Statistics 220E

Homework 4

Due Wednesday, February 4,1998


  1. (i) If X is normally distributed around a mean of 8 and a standard deviation of 5, find:
    1. Pr(X>5)
    2. Pr(X<10)
    3. Pr(6<X<9)
    4. Pr(2<X<4).

    (ii) Do the same thing using STATA. There is a command in STATA called
    normprob
    that will give you the same numbers as Table IV in the textbook. You need to input the values in a variable called "x", for example, and after that just type
    generate y=normprob(x)
    The variable "y" will contain the left tail probabilities and you can display it using the command list.
  2. WW 4-40
  3. WW 4-46
  4. WW 5-8
  5. Computer Assignment. This will be your first "Monte Carlo" simulation. Computer simulation is a very powerful tool for researchers in a number of fields, including statistics, physics and economics.
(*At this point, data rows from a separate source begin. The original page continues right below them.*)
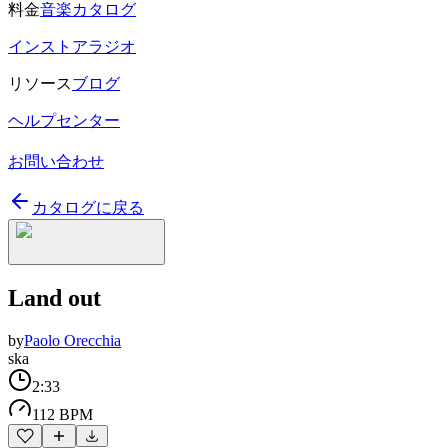
料金
音楽カタログ
インストアラジオ
リソース
ブログ
ヘルプセンター
お問い合わせ
カタログに戻る
Land out
by
Paolo Orecchia
ska
2:33
112 BPM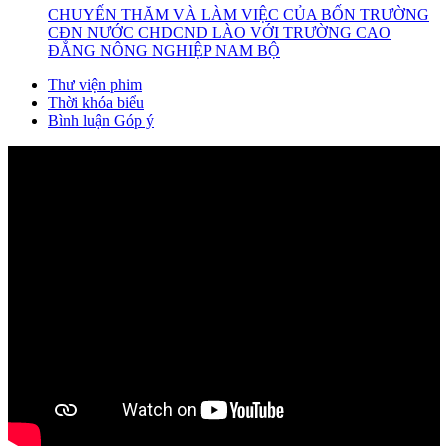
CHUYẾN THĂM VÀ LÀM VIỆC CỦA BỐN TRƯỜNG
CĐN NƯỚC CHDCND LÀO VỚI TRƯỜNG CAO
ĐẲNG NÔNG NGHIỆP NAM BỘ
Thư viện phim
Thời khóa biểu
Bình luận Góp ý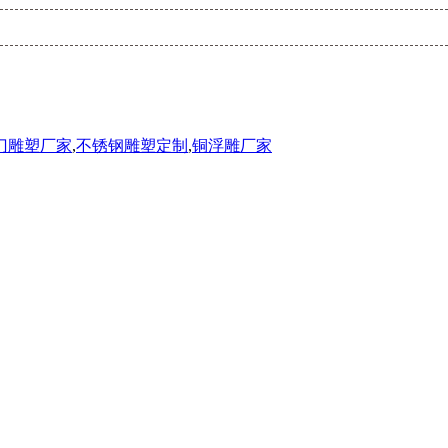
门雕塑厂家
,
不锈钢雕塑定制
,
铜浮雕厂家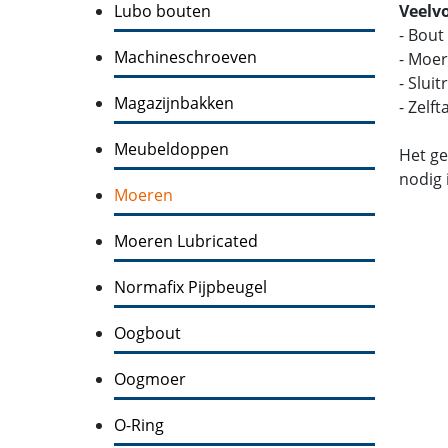
Lubo bouten
Veelv
- Bout
Machineschroeven
- Moer
- Slui
Magazijnbakken
- Zelf
Meubeldoppen
Het ge
nodig 
Moeren
Moeren Lubricated
Normafix Pijpbeugel
Oogbout
Oogmoer
O-Ring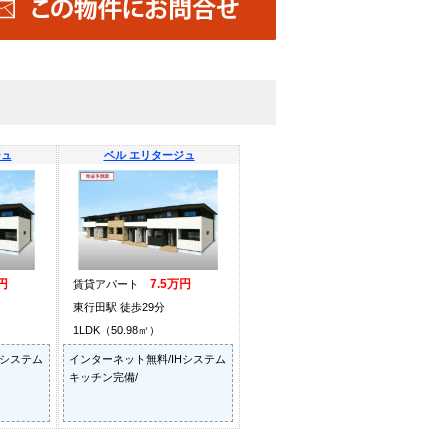
ジュ
ベル エリタージュ
円
7.5万円
賃貸アパート
東行田駅 徒歩29分
1LDK（50.98㎡）
Hシステム
インターネット無料/IHシステム
キッチン完備/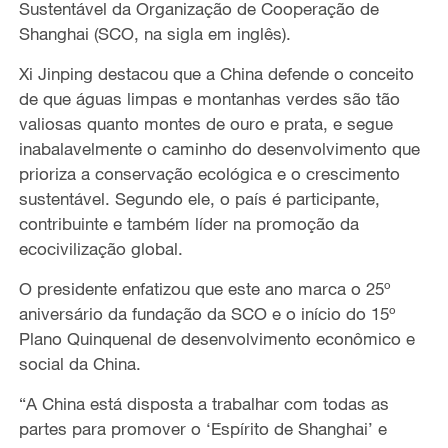
Sustentável da Organização de Cooperação de
Shanghai (SCO, na sigla em inglês).
Xi Jinping destacou que a China defende o conceito
de que águas limpas e montanhas verdes são tão
valiosas quanto montes de ouro e prata, e segue
inabalavelmente o caminho do desenvolvimento que
prioriza a conservação ecológica e o crescimento
sustentável. Segundo ele, o país é participante,
contribuinte e também líder na promoção da
ecocivilização global.
O presidente enfatizou que este ano marca o 25º
aniversário da fundação da SCO e o início do 15º
Plano Quinquenal de desenvolvimento econômico e
social da China.
“A China está disposta a trabalhar com todas as
partes para promover o ‘Espírito de Shanghai’ e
    A. A "fair" coin will land heads or tails with equal probability. We will simulate this process by a random variable that takes on only the values 1 and 0 with probabiliities .5, with the help of Stata. Save your work in the file ab2.log, where ab are your initials (if your name were Dan Nicolae, for example, you'd name the file dn2.log). For the sake of privacy, if you are working on a university PC, after you are done with the work copy the file on a disk and delete it from the computer.
    log using ab2.log, replace
    (the replace option is going to delete any previous version of the log file)
    set obs 10
    generate x10 = round(uniform(),1)
    is creating a variable containing the result of 10 tosses of a fair coin. Create in a similar manner (and in this order) the variables x50, x100, x1000, x10000 containing the results of 50, 100, 1000, 10000 of coin tosses. Some versions of Stata may not take 10000 observations, case in which replace 10000 with a reasonable large number (such as 4000). Summarize your data in a table containing as columns the sample sizes and the relative frequency of the number of heads for each of the five variables (either by hand, or using a Stata command). In any case, add by hand a column containing the number of heads in each variable.
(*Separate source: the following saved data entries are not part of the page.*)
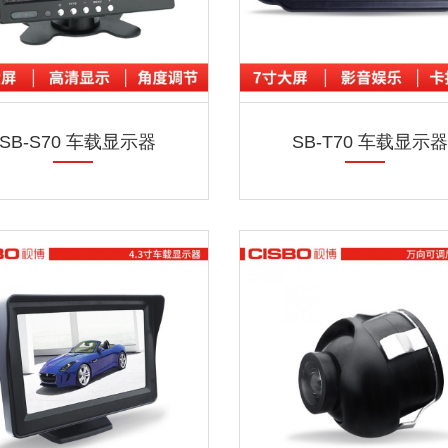
SB-S70 车载显示器
SB-T70 车载显示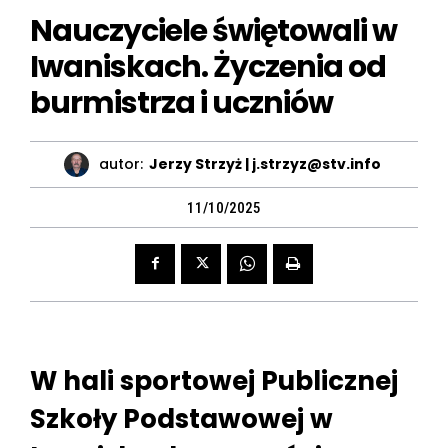
Nauczyciele świętowali w
Iwaniskach. Życzenia od
burmistrza i uczniów
autor:
Jerzy Strzyż | j.strzyz@stv.info
11/10/2025
W hali sportowej Publicznej
Szkoły Podstawowej w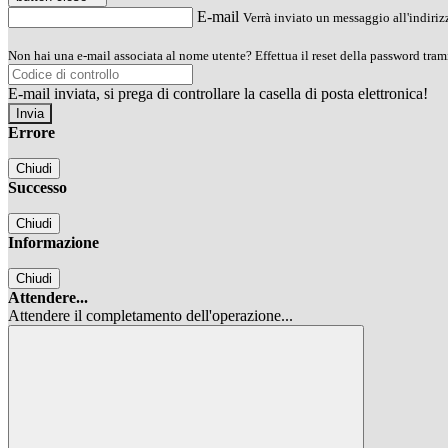
E-mail
Verrà inviato un messaggio all'indirizz
Non hai una e-mail associata al nome utente? Effettua il reset della password tram
E-mail inviata, si prega di controllare la casella di posta elettronica!
Errore
Chiudi
Successo
Chiudi
Informazione
Chiudi
Attendere...
Attendere il completamento dell'operazione...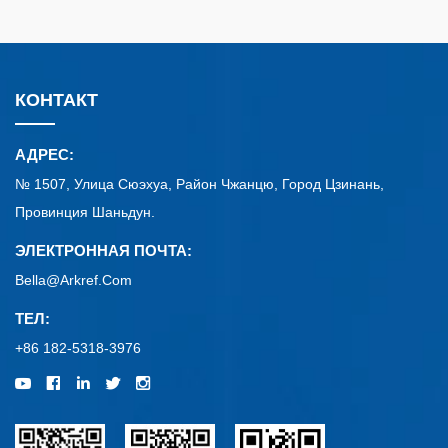
КОНТАКТ
АДРЕС:
№ 1507, Улица Сюэхуа, Район Чжанцю, Город Цзинань,
Провинция Шаньдун.
ЭЛЕКТРОННАЯ ПОЧТА:
Bella@arkref.com
ТЕЛ:
+86 182-5318-3976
    B. If you used the Stata command, the table contains also the standard deviation for each set of observations. Show explicitly how these numbers were obtained in each case (or, if you created the table by hand, calculate them).
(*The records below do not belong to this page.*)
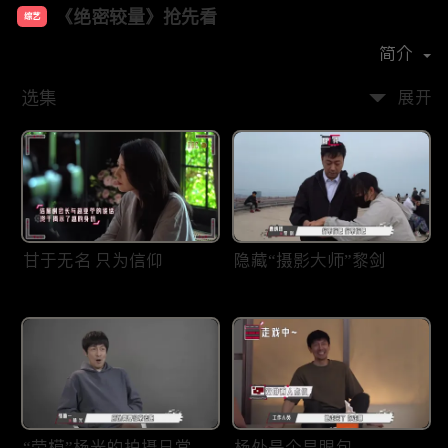
《绝密较量》抢先看
综艺
主演：
张鲁一
高圆圆
简介
选集
展开
甘于无名 只为信仰
隐藏“摄影大师”黎剑
“劳模”杨光的拍摄日常
杨处是个显眼包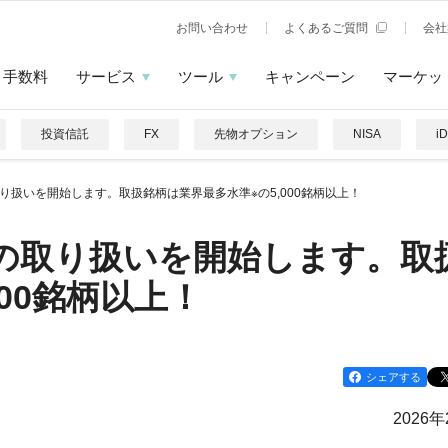
お問い合わせ
よくあるご質問
会社
手数料
サービス
ツール
キャンペーン
マーケッ
投資信託
FX
先物オプション
NISA
i
り扱いを開始します。取扱銘柄は業界最多水準※の5,000銘柄以上！
の取り扱いを開始します。取
000銘柄以上！
シェアする
2026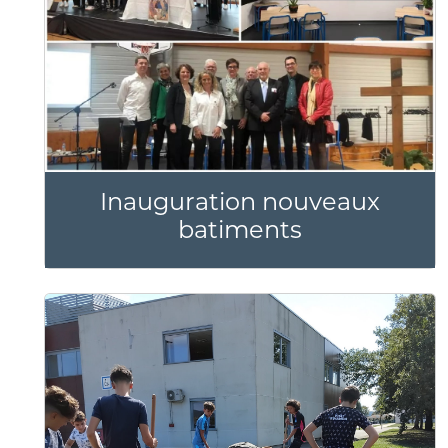
Inauguration nouveaux
batiments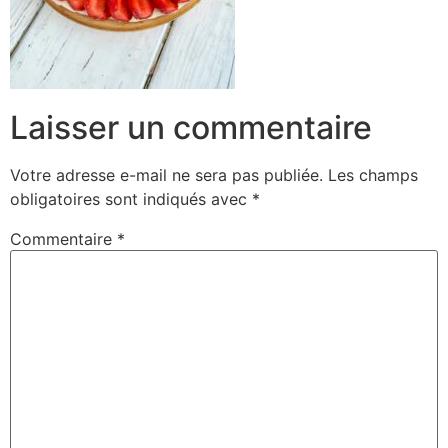
Laisser un commentaire
Votre adresse e-mail ne sera pas publiée.
Les champs
obligatoires sont indiqués avec
*
Commentaire
*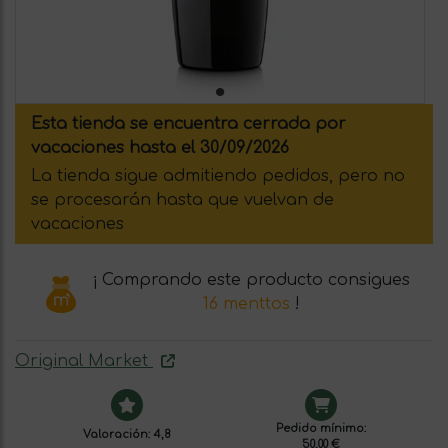
Esta tienda se encuentra cerrada por
vacaciones hasta el 30/09/2026
La tienda sigue admitiendo pedidos, pero no
se procesarán hasta que vuelvan de
vacaciones
¡ Comprando este producto consigues
16 menttos
!
Original Market
Pedido mínimo:
Valoración: 4,8
50,00 €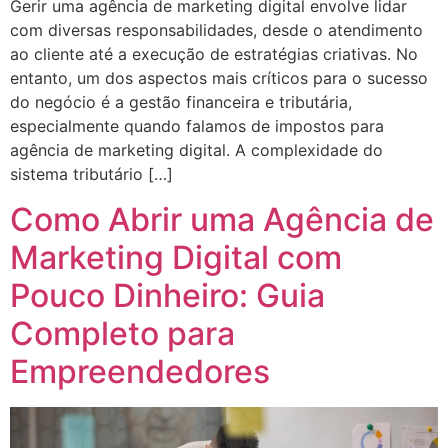
Gerir uma agência de marketing digital envolve lidar
com diversas responsabilidades, desde o atendimento
ao cliente até a execução de estratégias criativas. No
entanto, um dos aspectos mais críticos para o sucesso
do negócio é a gestão financeira e tributária,
especialmente quando falamos de impostos para
agência de marketing digital. A complexidade do
sistema tributário […]
Como Abrir uma Agência de
Marketing Digital com
Pouco Dinheiro: Guia
Completo para
Empreendedores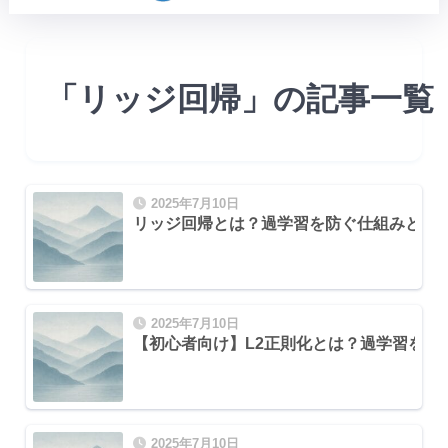
「リッジ回帰」の記事一覧
2025年7月10日
リッジ回帰とは？過学習を防ぐ仕組みとデ
（荷重減衰）」
2025年7月10日
【初心者向け】L2正則化とは？過学習を防
2025年7月10日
    C. Plot, either by hand or using Stata, the relative frequency of heads versus log10(n). Comment on the behavior of the plot (you may need to lookup for the Stata commands input, generate and for the mathematical functions, such as log10()). Does it appear that the equation
    Prob(heads) = lim (number of heads observed/n) when n goes to infinity
    holds in this simulation? This is the "long range frequency" definition of probability in this context.


    D. What are the medians for each set of observations? Is the median a useful measurement here? Explain.